• Input data
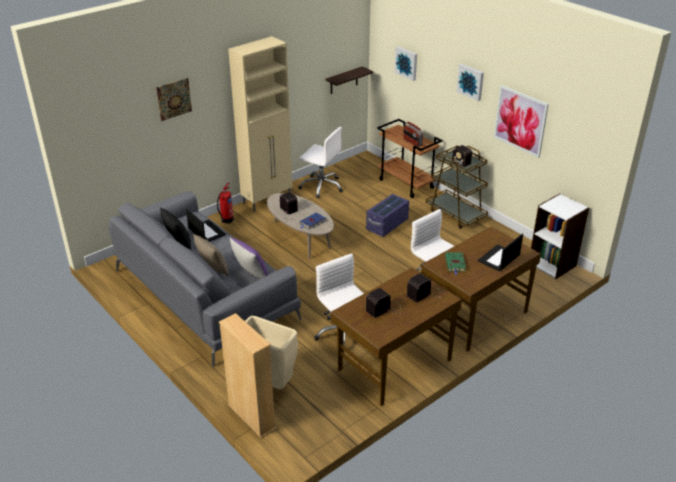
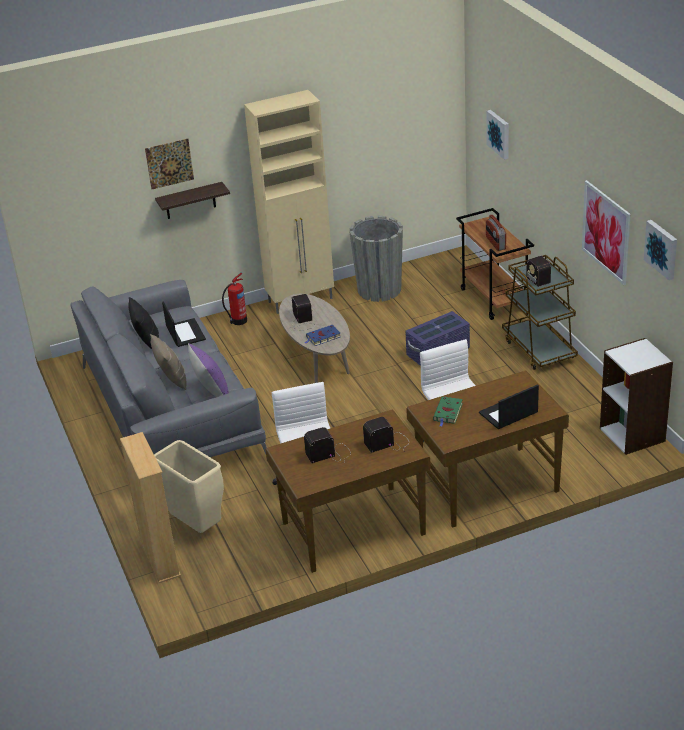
camera: 20 degrees right, 0 degrees up
white office chair [298,127,343,198] -> grey planter [349,216,403,302]
shelf [325,66,373,94] -> shelf moved to [155,182,230,219]
picture [456,64,484,101] -> picture moved to [644,220,677,280]

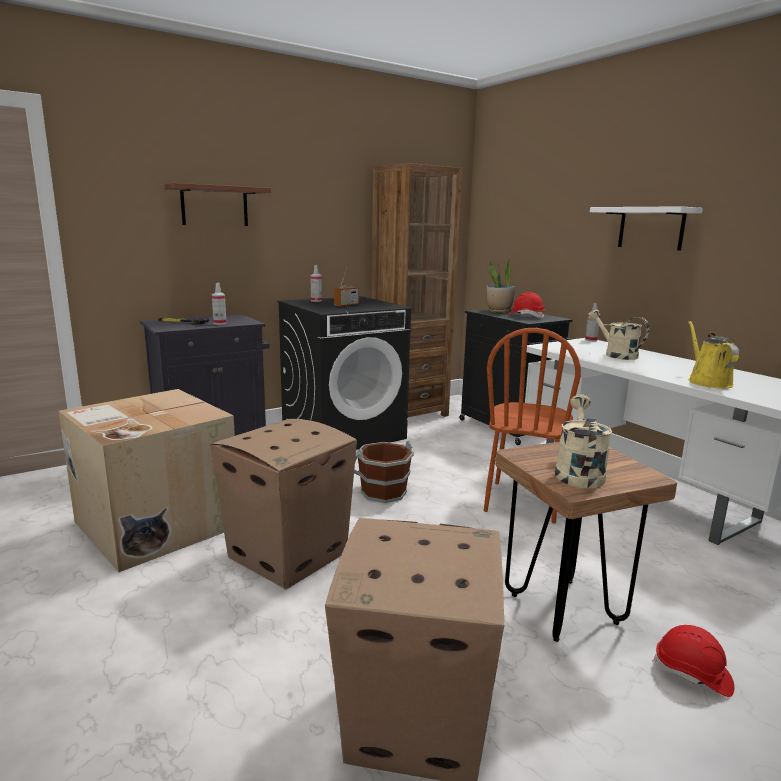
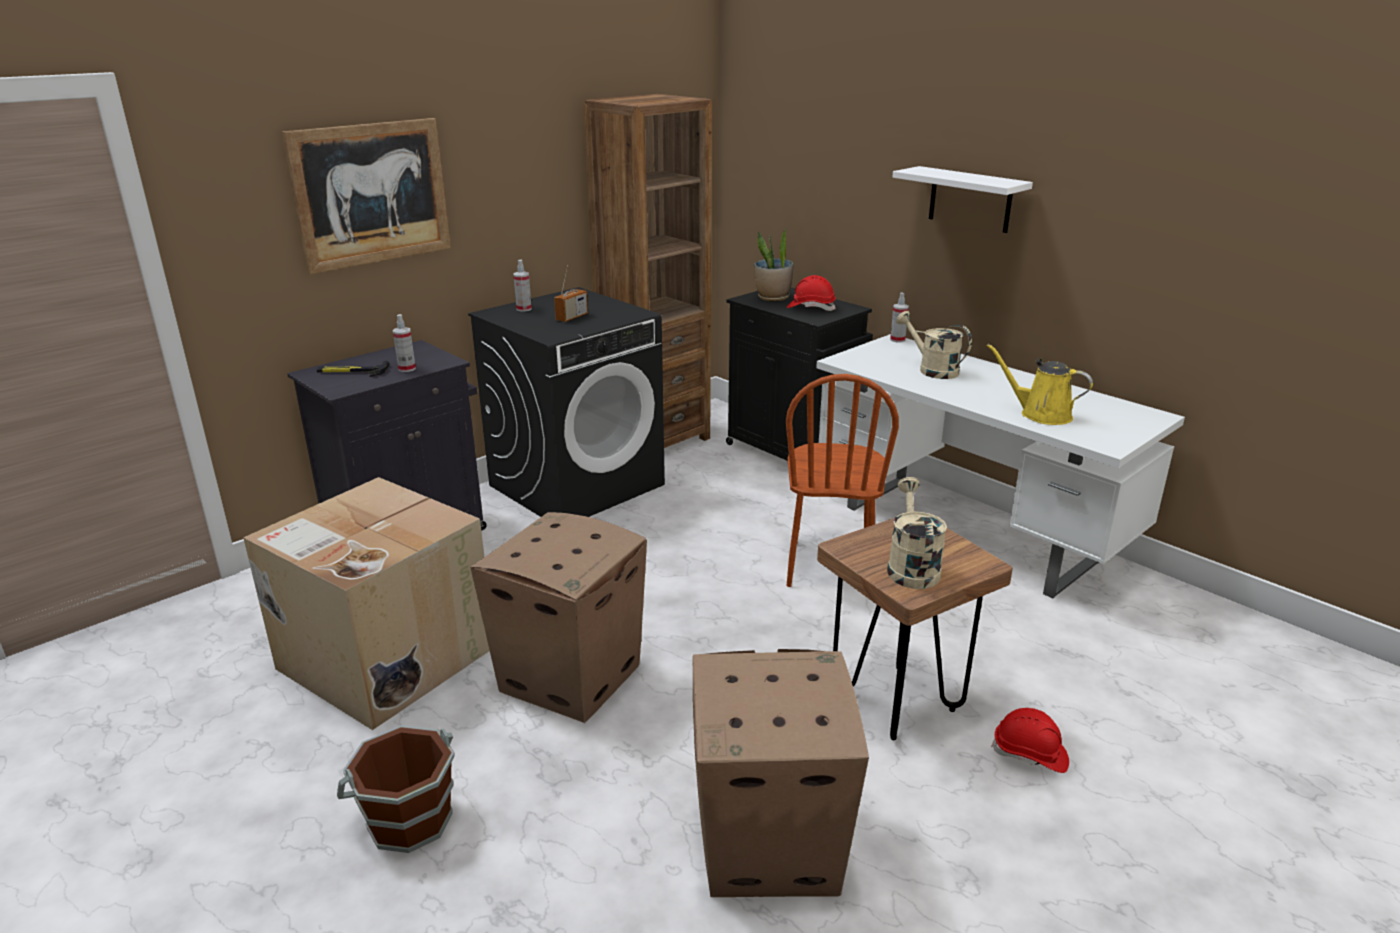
camera: 10 degrees left, 10 degrees up
brown shelf [164,183,271,226] -> picture [282,118,451,274]
brown bucket [354,441,414,503] -> brown bucket moved to [337,726,454,853]
yellow watering can [688,321,739,389] -> yellow watering can turned 45 degrees counterclockwise [987,344,1093,425]

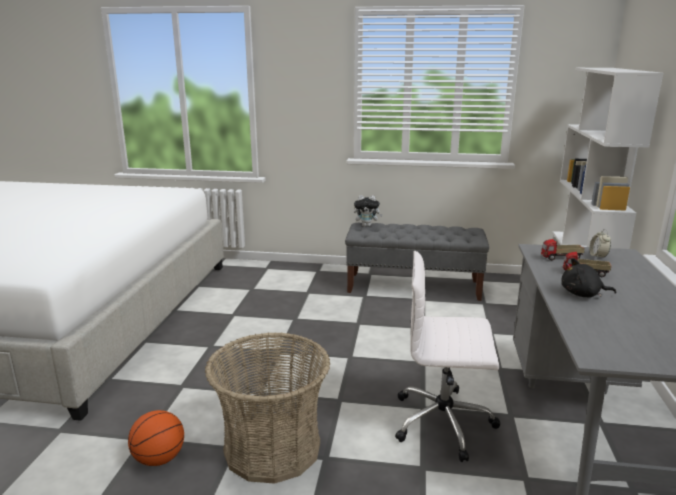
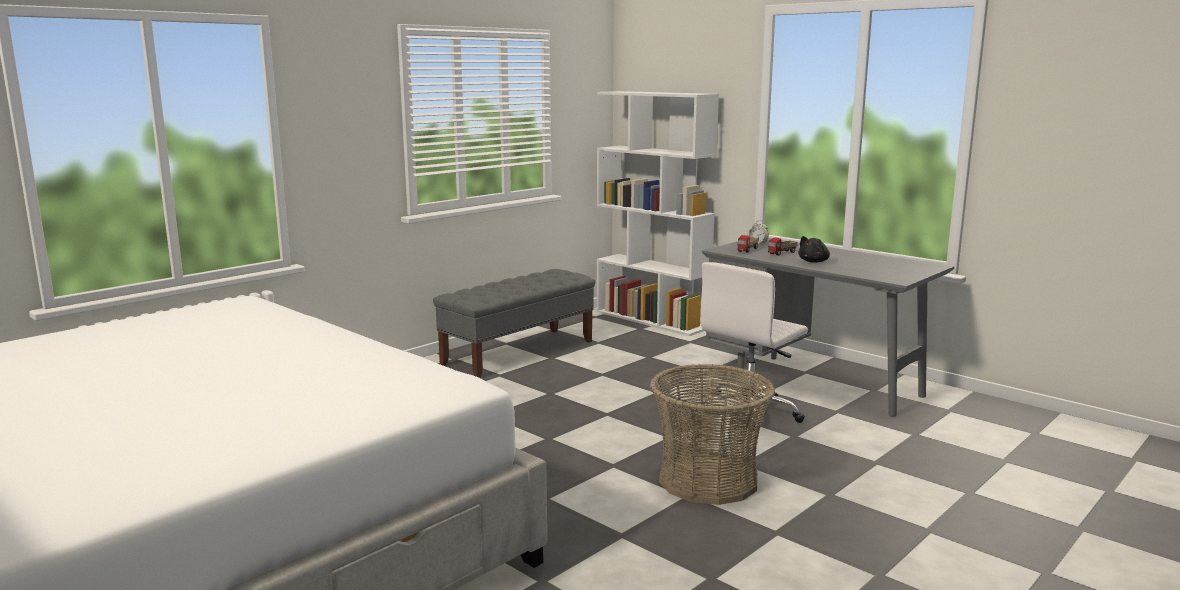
camera: 55 degrees left, 5 degrees down
basketball [128,410,184,466] -> none
plush toy [354,195,383,227] -> none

• Requirement
Extract, word for word, each line from the one that contains "yellow watering can [688,321,739,389]" through the final line of the data above. Leave the pictures out.

• Answer to the exercise
yellow watering can [688,321,739,389] -> yellow watering can turned 45 degrees counterclockwise [987,344,1093,425]

camera: 55 degrees left, 5 degrees down
basketball [128,410,184,466] -> none
plush toy [354,195,383,227] -> none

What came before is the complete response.